> [What needs to be done]: Reproduce each of the following records line for line, without changing any character, symbol, or formatting mark.

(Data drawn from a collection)
# # #

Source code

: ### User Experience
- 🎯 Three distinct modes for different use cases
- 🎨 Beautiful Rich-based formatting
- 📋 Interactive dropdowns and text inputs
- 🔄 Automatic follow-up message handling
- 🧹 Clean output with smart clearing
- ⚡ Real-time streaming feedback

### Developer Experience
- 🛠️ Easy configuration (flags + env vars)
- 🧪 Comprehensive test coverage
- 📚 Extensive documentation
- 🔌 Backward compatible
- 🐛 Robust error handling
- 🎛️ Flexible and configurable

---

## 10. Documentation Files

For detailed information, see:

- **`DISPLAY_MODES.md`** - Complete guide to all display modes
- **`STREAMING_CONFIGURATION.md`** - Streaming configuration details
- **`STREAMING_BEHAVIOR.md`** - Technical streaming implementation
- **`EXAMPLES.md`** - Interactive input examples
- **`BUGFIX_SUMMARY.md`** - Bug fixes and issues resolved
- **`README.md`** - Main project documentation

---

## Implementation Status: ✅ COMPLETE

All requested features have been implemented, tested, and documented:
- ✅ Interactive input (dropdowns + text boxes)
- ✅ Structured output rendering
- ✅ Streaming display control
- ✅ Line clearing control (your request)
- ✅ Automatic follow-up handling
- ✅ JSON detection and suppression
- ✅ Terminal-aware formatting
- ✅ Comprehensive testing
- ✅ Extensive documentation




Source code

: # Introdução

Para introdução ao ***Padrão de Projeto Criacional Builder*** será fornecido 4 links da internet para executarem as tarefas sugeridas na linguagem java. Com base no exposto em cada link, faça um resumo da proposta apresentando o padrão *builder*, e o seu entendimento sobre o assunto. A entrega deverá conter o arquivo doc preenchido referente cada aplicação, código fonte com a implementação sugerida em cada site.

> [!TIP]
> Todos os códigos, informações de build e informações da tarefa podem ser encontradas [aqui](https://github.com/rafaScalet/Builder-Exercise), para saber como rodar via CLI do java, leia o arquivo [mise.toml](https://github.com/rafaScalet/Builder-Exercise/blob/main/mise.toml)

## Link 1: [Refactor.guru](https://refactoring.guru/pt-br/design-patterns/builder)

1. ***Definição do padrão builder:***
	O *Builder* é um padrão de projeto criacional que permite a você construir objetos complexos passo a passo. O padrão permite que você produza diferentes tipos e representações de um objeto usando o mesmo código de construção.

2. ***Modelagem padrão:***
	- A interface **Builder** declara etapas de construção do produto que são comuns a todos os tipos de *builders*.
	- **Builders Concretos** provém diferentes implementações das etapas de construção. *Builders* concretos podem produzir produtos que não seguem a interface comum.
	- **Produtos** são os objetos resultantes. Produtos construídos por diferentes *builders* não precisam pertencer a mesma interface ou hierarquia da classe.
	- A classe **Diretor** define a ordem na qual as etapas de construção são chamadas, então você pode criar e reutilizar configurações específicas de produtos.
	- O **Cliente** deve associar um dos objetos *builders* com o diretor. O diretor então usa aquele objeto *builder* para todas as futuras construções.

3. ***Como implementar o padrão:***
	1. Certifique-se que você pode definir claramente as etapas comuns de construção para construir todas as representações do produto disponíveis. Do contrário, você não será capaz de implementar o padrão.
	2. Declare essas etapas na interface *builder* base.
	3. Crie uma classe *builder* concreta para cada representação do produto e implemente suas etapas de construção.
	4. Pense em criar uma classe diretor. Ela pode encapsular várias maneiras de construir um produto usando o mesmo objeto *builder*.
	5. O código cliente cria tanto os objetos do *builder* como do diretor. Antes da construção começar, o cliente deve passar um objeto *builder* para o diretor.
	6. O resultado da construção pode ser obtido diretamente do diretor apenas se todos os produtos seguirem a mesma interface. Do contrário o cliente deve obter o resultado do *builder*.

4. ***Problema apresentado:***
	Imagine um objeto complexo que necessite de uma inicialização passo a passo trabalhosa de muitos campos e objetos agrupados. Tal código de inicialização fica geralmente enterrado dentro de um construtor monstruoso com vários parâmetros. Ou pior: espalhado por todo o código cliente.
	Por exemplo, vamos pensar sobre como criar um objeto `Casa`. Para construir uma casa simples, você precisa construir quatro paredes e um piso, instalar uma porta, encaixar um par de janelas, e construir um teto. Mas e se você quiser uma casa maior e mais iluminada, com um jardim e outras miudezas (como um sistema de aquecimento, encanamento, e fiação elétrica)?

# # #

> [Worked solution]:
Source code

: ### User Experience
- 🎯 Three distinct modes for different use cases
- 🎨 Beautiful Rich-based formatting
- 📋 Interactive dropdowns and text inputs
- 🔄 Automatic follow-up message handling
- 🧹 Clean output with smart clearing
- ⚡ Real-time streaming feedback

### Developer Experience
- 🛠️ Easy configuration (flags + env vars)
- 🧪 Comprehensive test coverage
- 📚 Extensive documentation
- 🔌 Backward compatible
- 🐛 Robust error handling
- 🎛️ Flexible and configurable

---

## 10. Documentation Files

For detailed information, see:

- **`DISPLAY_MODES.md`** - Complete guide to all display modes
- **`STREAMING_CONFIGURATION.md`** - Streaming configuration details
- **`STREAMING_BEHAVIOR.md`** - Technical streaming implementation
- **`EXAMPLES.md`** - Interactive input examples
- **`BUGFIX_SUMMARY.md`** - Bug fixes and issues resolved
- **`README.md`** - Main project documentation

---

## Implementation Status: ✅ COMPLETE

All requested features have been implemented, tested, and documented:
- ✅ Interactive input (dropdowns + text boxes)
- ✅ Structured output rendering
- ✅ Streaming display control
- ✅ Line clearing control (your request)
- ✅ Automatic follow-up handling
- ✅ JSON detection and suppression
- ✅ Terminal-aware formatting
- ✅ Comprehensive testing
- ✅ Extensive documentation




Source code

: # Introdução

Para introdução ao ***Padrão de Projeto Criacional Builder*** será fornecido 4 links da internet para executarem as tarefas sugeridas na linguagem java. Com base no exposto em cada link, faça um resumo da proposta apresentando o padrão *builder*, e o seu entendimento sobre o assunto. A entrega deverá conter o arquivo doc preenchido referente cada aplicação, código fonte com a implementação sugerida em cada site.

> [!TIP]
> Todos os códigos, informações de build e informações da tarefa podem ser encontradas [aqui](https://github.com/rafaScalet/Builder-Exercise), para saber como rodar via CLI do java, leia o arquivo [mise.toml](https://github.com/rafaScalet/Builder-Exercise/blob/main/mise.toml)

## Link 1: [Refactor.guru](https://refactoring.guru/pt-br/design-patterns/builder)

1. ***Definição do padrão builder:***
	O *Builder* é um padrão de projeto criacional que permite a você construir objetos complexos passo a passo. O padrão permite que você produza diferentes tipos e representações de um objeto usando o mesmo código de construção.

2. ***Modelagem padrão:***
	- A interface **Builder** declara etapas de construção do produto que são comuns a todos os tipos de *builders*.
	- **Builders Concretos** provém diferentes implementações das etapas de construção. *Builders* concretos podem produzir produtos que não seguem a interface comum.
	- **Produtos** são os objetos resultantes. Produtos construídos por diferentes *builders* não precisam pertencer a mesma interface ou hierarquia da classe.
	- A classe **Diretor** define a ordem na qual as etapas de construção são chamadas, então você pode criar e reutilizar configurações específicas de produtos.
	- O **Cliente** deve associar um dos objetos *builders* com o diretor. O diretor então usa aquele objeto *builder* para todas as futuras construções.

3. ***Como implementar o padrão:***
	1. Certifique-se que você pode definir claramente as etapas comuns de construção para construir todas as representações do produto disponíveis. Do contrário, você não será capaz de implementar o padrão.
	2. Declare essas etapas na interface *builder* base.
	3. Crie uma classe *builder* concreta para cada representação do produto e implemente suas etapas de construção.
	4. Pense em criar uma classe diretor. Ela pode encapsular várias maneiras de construir um produto usando o mesmo objeto *builder*.
	5. O código cliente cria tanto os objetos do *builder* como do diretor. Antes da construção começar, o cliente deve passar um objeto *builder* para o diretor.
	6. O resultado da construção pode ser obtido diretamente do diretor apenas se todos os produtos seguirem a mesma interface. Do contrário o cliente deve obter o resultado do *builder*.

4. ***Problema apresentado:***
	Imagine um objeto complexo que necessite de uma inicialização passo a passo trabalhosa de muitos campos e objetos agrupados. Tal código de inicialização fica geralmente enterrado dentro de um construtor monstruoso com vários parâmetros. Ou pior: espalhado por todo o código cliente.
	Por exemplo, vamos pensar sobre como criar um objeto `Casa`. Para construir uma casa simples, você precisa construir quatro paredes e um piso, instalar uma porta, encaixar um par de janelas, e construir um teto. Mas e se você quiser uma casa maior e mais iluminada, com um jardim e outras miudezas (como um sistema de aquecimento, encanamento, e fiação elétrica)?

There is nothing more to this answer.